I advise against the use of Java, unless there is a library that you desperately need. I did an NLP final project in Java once and found that it lacks a lot of flexibility that is often needed (strict type system, no anonymous functions etc.). Unfortunately, I don't know OCaml, but in case you know Python, there are a lot of NLP libraries available for that, e.g., the very comprehensive and actively developed NLTK.

Tom Bartel
But one could use Scala wherever Java would be useful, and that would take care of the flexibility issues. The Java NLP libraries tend to be among the best.
Ken Bloom
You're more of an expert in the field than I am. However, my feeling is that the reason Java is so prominent in NLP is not its superior aptitude but the fact that a whole generation of CS students has got used to it to the point where they unquestioningly use it for whatever task is at hand. Personally, I would prefer a language that does not have to be complemented by another language like Scala.
Tom Bartel
A: 

1) Take a body of text and convert all references of "her" to either "him" or "his". Basically, this question from SO, which seems like a neat project.

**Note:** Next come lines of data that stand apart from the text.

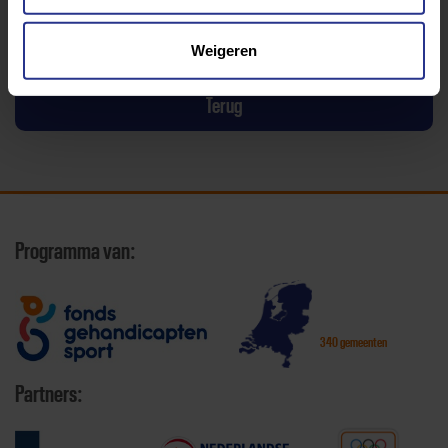
Komodo Bootcamp
Weigeren
Terug
Programma van:
340 gemeenten
Partners: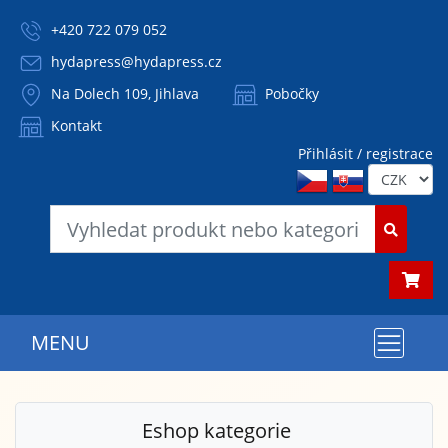
+420 722 079 052
hydapress@hydapress.cz
Na Dolech 109, Jihlava
Pobočky
Kontakt
Přihlásit / registrace
MENU
Eshop kategorie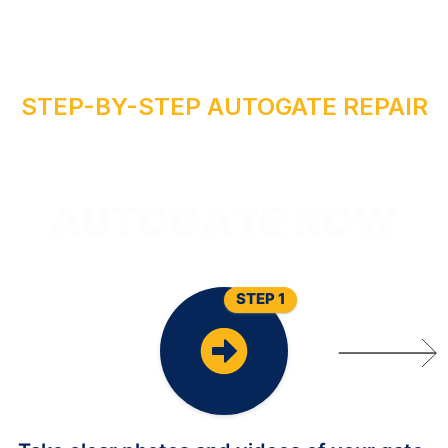
STEP-BY-STEP AUTOGATE REPAIR
I
A
T
P
E
R
U
A
STEP 1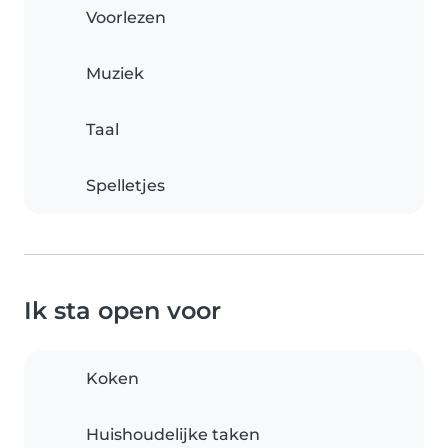
Voorlezen
Muziek
Taal
Spelletjes
Ik sta open voor
Koken
Huishoudelijke taken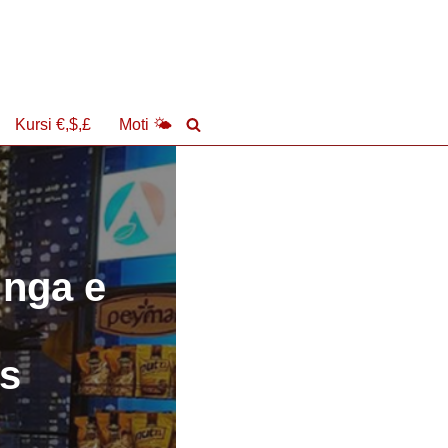
Kursi €,$,£
Moti 🌤
 nga e
ës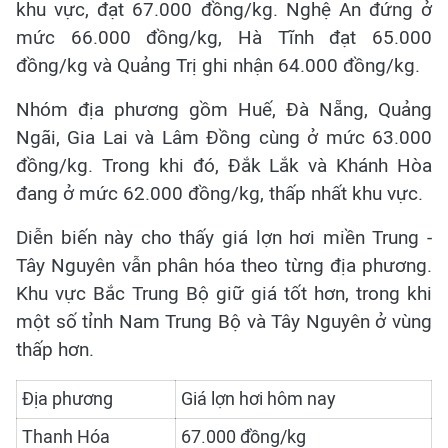
khu vực, đạt 67.000 đồng/kg. Nghệ An đứng ở
mức 66.000 đồng/kg, Hà Tĩnh đạt 65.000
đồng/kg và Quảng Trị ghi nhận 64.000 đồng/kg.
Nhóm địa phương gồm Huế, Đà Nẵng, Quảng
Ngãi, Gia Lai và Lâm Đồng cùng ở mức 63.000
đồng/kg. Trong khi đó, Đắk Lắk và Khánh Hòa
đang ở mức 62.000 đồng/kg, thấp nhất khu vực.
Diễn biến này cho thấy giá lợn hơi miền Trung -
Tây Nguyên vẫn phân hóa theo từng địa phương.
Khu vực Bắc Trung Bộ giữ giá tốt hơn, trong khi
một số tỉnh Nam Trung Bộ và Tây Nguyên ở vùng
thấp hơn.
Địa phương
Giá lợn hơi hôm nay
Thanh Hóa
67.000 đồng/kg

2) I'm assuming that you've studied the transformational grammar approach to trees (X-bar theory, etc.) There is this whole other syntactic theory called Head-Driven Phrase Structure Grammar (HPSG) which posits not the use of "hierarchy" for describing syntax, but uses attribute-value matrices as well.

One of the advantages of using this system is that you can describe syntax as directed acyclic graphs, rather than trees. Your prof might be able to point you to more/better resources, but this page (vaguely) explains the idea. Unfortunately, my experience has been that HPSG resources on the net are pretty lacking.

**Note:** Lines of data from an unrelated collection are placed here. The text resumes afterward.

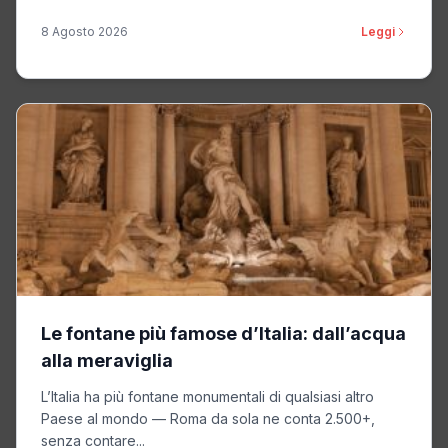
8 Agosto 2026
Leggi
Le fontane più famose d’Italia: dall’acqua
alla meraviglia
L’Italia ha più fontane monumentali di qualsiasi altro
Paese al mondo — Roma da sola ne conta 2.500+,
senza contare...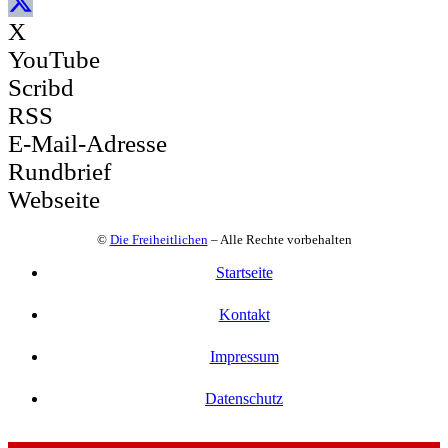
X
YouTube
Scribd
RSS
E-Mail-Adresse
Rundbrief
Webseite
©
Die Freiheitlichen
– Alle Rechte vorbehalten
Startseite
Kontakt
Impressum
Datenschutz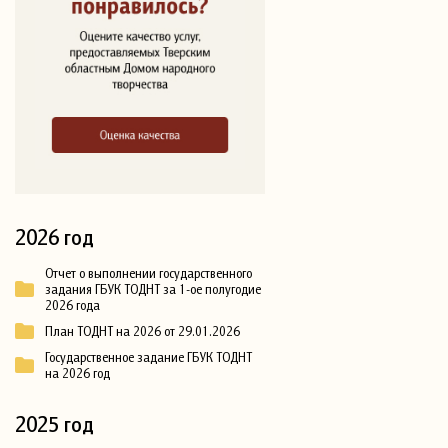
2026 год
Отчет о выполнении государственного
задания ГБУК ТОДНТ за 1-ое полугодие
2026 года
План ТОДНТ на 2026 от 29.01.2026
Государственное задание ГБУК ТОДНТ
на 2026 год
2025 год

But, once you have a feel for HPSG feature structures, you can search the literature for people (linguists and computational linguists) who've come up with ways to use the graph representations for interesting things.

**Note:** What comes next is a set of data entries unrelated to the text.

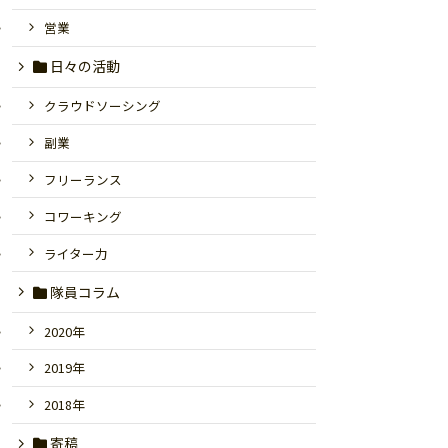
営業
日々の活動
クラウドソーシング
副業
フリーランス
コワーキング
ライター力
隊員コラム
2020年
2019年
2018年
寄稿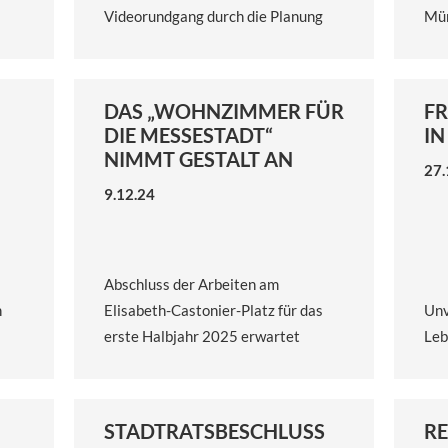
Videorundgang durch die Planung
Mün
DAS „WOHNZIMMER FÜR
FR
DIE MESSESTADT“
I
NIMMT GESTALT AN
27.
9.12.24
Abschluss der Arbeiten am
n
Elisabeth-Castonier-Platz für das
Unv
erste Halbjahr 2025 erwartet
Leb
STADTRATSBESCHLUSS
RE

Maybe you could create a transformational tree-to-HPSG graph converter? (You'd have to know how things like "raising", "control", "passivizations", etc would be transformed into HPSG's "SLASH", "REL", etc.)

rascher
A: 

I don't know that a whole lot of the curriculum for your class will be that useful for either problems 1 or 2. Some of the better techniques for these kinds of problems do really simple linguistic stuff (like part of speech tagging, simply removing stop words, and looking at bigrams and trigrams), and have a machine-learning text classification component that's not too sophisticated on its own (standard techniques like Naive Bayesian classifiers, Maximum Entropy classifiers, Support Vector Machines are pretty much black boxes algorithm-wise and perform well). Have a look at these survey papers about topical text classification and authorship detection to get an idea of where you can get started.

Something better suited to the curriculum you've described might be to construct a morphological analyzer for a foreign language that you're familiar with, or to construct a stemmer (a poor man's version of a morphological analyzer) that maps morphologically-related terms to the same entry in an index -- something that can be used by search engines.

If you don't need to come up with a new technique for your class (i.e. if you're an undergrad), then there are a large number of standard NLP tasks that you could implement in OCaml, for example a parser trained on the Penn Treebank, a parser for some other grammar formalism, a part-of-speech tagger, or literally dozens of other applications.